Bald nachdem Bassa sich ihrer Existenz und Weiblichkeit bewusst geworden ist, trifft sie erstmals auf Siganter, der sich als männlich versteht. Sie werden Gefährten und Siganter lehrt Bassa alles, was sie über INSHARAM wissen muss. Später führt er sie zu Swado Taya Devior, dem zurzeit ältesten Evoesa. Devior berichtet vom Aufbau des Multiversums, der Tiefe, dem Moralischen Kode und den Superintelligenzen. Einer Überlieferung zufolge soll einst Taurec ins INSHARAM gekommen sein, um sich zu einer Superintelligenz zu entwickeln. Aus ihm stammen demnach auch die Evoesa, und Taurec hat sie zu Wächtern bestellt. Es kann allerdings auch so sein, dass Taurec schon eine höhere Entität war und die Evoesa das unvollkommene Produkt eines Augenblicks seines Lebens sind. Auf jeden Fall sollen sie darüber wachen, dass nur positive Wesen sich zu Superintelligenzen weiterentwickeln. Unbefriedigend dabei bleibt, dass die Evoesa nur instinktiv erkennen können, wie eine Wesenheit einzustufen ist. Zuletzt hat sich K'UHGAR im INSHARAM entwickelt, ein Fehler, den viele Evoesa mit dem Leben bezahlten.

Siganter und Bassa begleiten viel später Devior auf seinem letzten Weg. Anschließend ist Siganter der älteste Evoesa, und mit Bassa zusammen besitzt er einen hohen Status bei ihrem Volk. Irgendwann entdecken sie ein Quaderobjekt, das aus dem erlöschenden Absantha-Tunnel gekommen ist. In ihm steckt ein schwarzer Humanoide, der fürchterlich unter den Evoesa wütet, bevor er überwunden werden kann. Diese traumatische Begegnung prägt die Evoesa tief, und sie greifen fortan alles an, obwohl auch das nur falsch sein kann.

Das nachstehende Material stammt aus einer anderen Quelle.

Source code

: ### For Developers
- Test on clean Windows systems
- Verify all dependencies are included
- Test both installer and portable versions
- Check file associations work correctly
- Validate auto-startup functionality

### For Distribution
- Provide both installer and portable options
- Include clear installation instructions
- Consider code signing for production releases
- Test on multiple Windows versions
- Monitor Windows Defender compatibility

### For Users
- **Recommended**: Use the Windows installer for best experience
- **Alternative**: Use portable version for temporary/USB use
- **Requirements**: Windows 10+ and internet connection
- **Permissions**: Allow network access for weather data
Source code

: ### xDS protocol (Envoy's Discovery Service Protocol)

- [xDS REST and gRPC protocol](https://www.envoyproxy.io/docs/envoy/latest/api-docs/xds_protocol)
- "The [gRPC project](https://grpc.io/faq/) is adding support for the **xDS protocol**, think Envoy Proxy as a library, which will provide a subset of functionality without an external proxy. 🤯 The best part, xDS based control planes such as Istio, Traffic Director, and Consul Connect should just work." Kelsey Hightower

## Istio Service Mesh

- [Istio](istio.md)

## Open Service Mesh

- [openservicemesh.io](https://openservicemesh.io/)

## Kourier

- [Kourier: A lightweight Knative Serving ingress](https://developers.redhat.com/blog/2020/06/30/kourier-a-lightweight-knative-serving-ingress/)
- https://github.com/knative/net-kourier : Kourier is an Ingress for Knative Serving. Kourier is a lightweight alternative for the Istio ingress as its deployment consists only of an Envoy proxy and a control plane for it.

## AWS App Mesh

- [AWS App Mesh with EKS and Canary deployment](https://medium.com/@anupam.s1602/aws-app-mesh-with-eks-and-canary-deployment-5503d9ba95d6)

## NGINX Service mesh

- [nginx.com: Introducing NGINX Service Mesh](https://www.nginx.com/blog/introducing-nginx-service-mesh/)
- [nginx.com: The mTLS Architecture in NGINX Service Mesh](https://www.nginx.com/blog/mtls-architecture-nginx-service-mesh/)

Nach Siganters Ende kehrt Bassa, die nun die älteste Evoesa ist, zum Schwarm zurück. Sie spürt die Ausstrahlungen der Zellaktivatorchips (ZAC), wobei einer besonders hervorsticht. Bassa beendet die Angriffe auf die Carit-Hülle der Hantel, denn sie ist von den friedlichen Absichten der Fremden überzeugt. Kurz darauf hat sie Kontakt zu Atlan, der den besonderen ZAC trägt. Der Arkonide muss jedoch zurück auf sein Schiff, weil dort der Kokon von ES neue Aktivität zeigt.